• **Data extract**:
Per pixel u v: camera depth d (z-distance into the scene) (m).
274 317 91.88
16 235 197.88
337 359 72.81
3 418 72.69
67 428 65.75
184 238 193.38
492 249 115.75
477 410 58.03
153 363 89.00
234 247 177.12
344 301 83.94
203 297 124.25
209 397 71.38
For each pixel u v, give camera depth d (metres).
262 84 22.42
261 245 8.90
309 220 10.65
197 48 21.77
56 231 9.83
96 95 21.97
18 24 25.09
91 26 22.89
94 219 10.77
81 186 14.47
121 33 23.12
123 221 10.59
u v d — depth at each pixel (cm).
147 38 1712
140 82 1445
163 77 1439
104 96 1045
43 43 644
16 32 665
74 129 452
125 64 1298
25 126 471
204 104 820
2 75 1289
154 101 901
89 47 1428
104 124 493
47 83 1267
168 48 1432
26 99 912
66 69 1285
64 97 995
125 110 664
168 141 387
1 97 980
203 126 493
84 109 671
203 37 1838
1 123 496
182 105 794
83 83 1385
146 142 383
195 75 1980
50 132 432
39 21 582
==
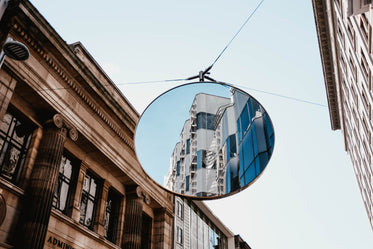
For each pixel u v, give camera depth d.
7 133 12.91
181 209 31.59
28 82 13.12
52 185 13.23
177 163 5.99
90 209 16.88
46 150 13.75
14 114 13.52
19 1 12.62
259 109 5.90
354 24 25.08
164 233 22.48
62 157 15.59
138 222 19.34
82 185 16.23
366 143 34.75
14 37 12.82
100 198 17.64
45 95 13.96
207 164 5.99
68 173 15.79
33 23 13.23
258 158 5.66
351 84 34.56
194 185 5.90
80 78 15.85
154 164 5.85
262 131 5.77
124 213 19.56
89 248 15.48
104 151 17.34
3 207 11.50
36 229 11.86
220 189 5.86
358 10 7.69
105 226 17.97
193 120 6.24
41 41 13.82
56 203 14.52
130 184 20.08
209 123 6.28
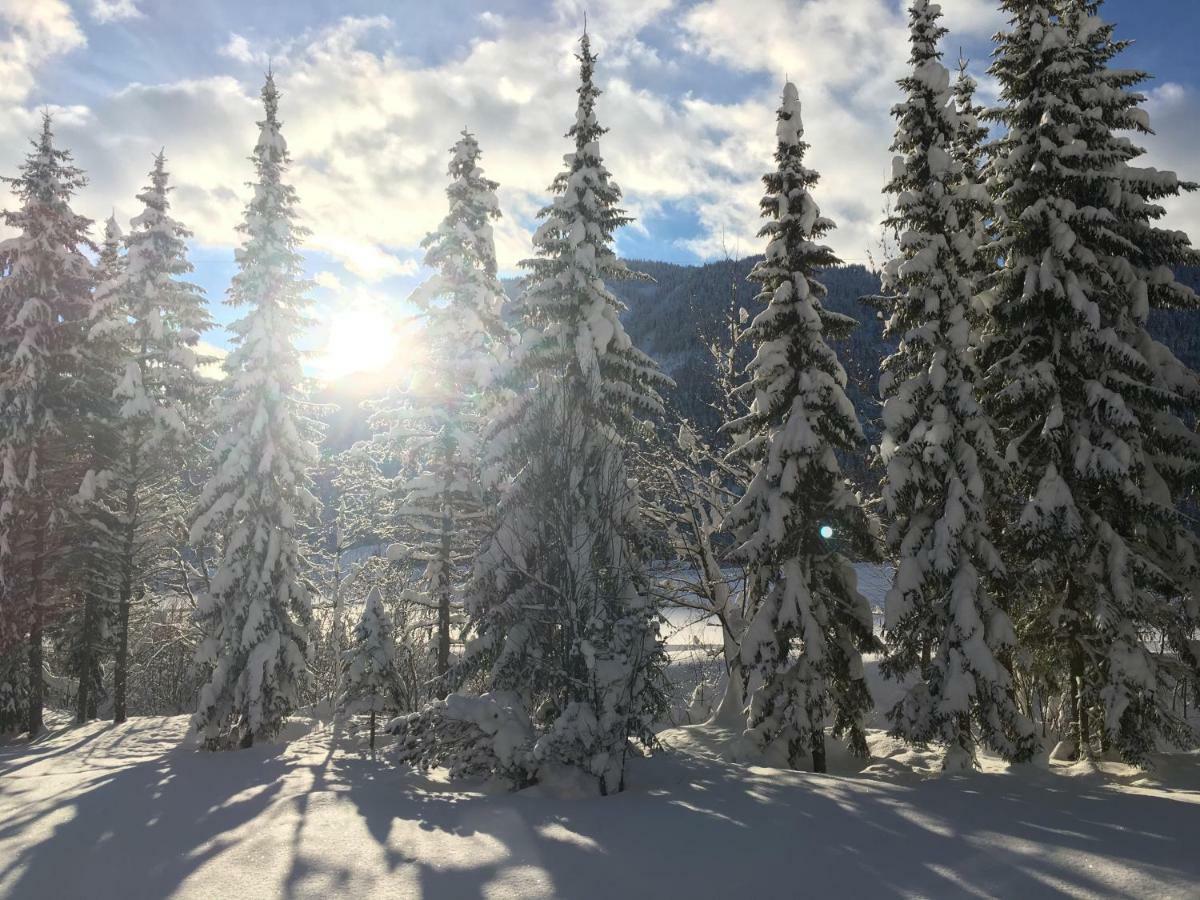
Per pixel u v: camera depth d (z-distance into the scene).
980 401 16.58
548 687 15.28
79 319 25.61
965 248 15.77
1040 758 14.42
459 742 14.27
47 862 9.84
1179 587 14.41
==
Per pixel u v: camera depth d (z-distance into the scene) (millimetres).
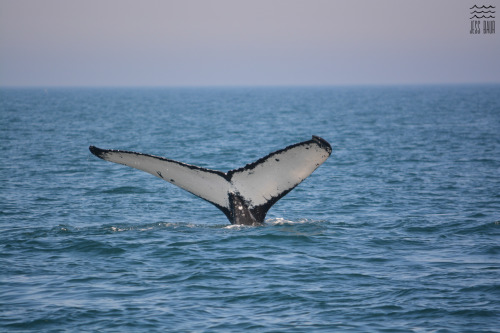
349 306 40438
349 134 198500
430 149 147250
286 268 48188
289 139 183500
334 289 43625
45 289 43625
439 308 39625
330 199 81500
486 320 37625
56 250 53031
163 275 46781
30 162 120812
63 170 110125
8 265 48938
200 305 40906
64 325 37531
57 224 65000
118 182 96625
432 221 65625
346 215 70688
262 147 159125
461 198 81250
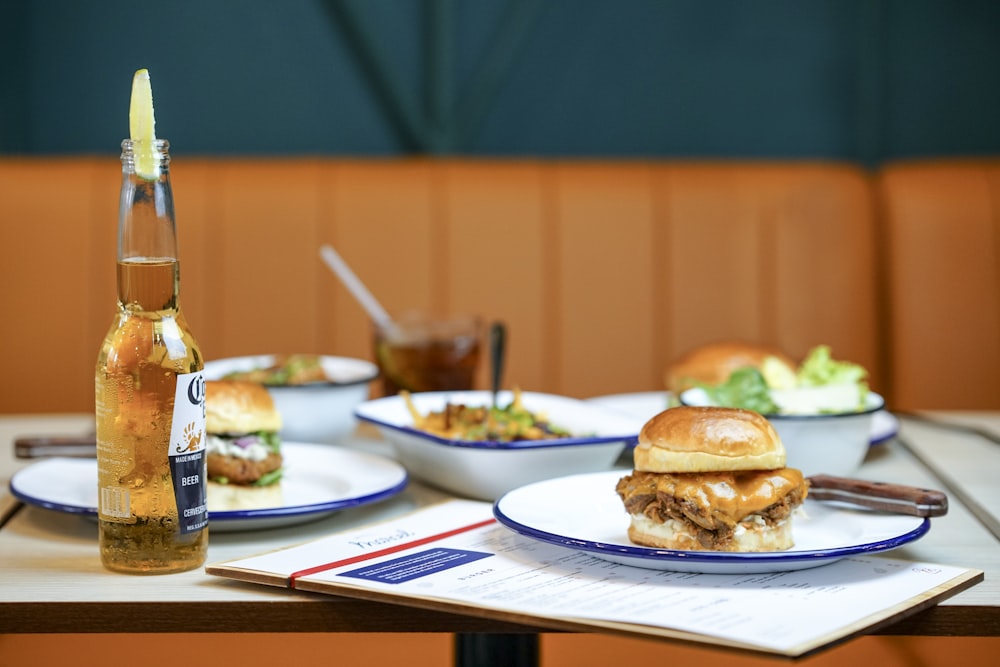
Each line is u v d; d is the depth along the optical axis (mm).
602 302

• **Exercise details**:
Only one stretch of the listing is wanted: the lines starting at the one with "62 157 15.59" and ending at the one with "1179 587 14.41", copied exactly and free of pictures.

• **Response to the exercise**:
62 157 15.59
138 222 19.34
82 185 16.23
366 143 34.75
14 37 12.82
100 198 17.64
45 95 13.96
207 164 5.99
68 173 15.79
33 23 13.23
258 158 5.66
351 84 34.56
194 185 5.90
80 78 15.85
154 164 5.85
262 131 5.77
124 213 19.56
89 248 15.48
104 151 17.34
3 207 11.50
36 229 11.86
220 189 5.86
358 10 7.69
105 226 17.97
193 120 6.24
41 41 13.82
56 203 14.52
130 184 20.08
209 123 6.28
Per pixel u v: camera depth d (z-distance into the scene).
980 401 16.58
548 687 15.28
79 319 25.61
965 248 15.77
1040 758 14.42
459 742 14.27
47 862 9.84
1179 587 14.41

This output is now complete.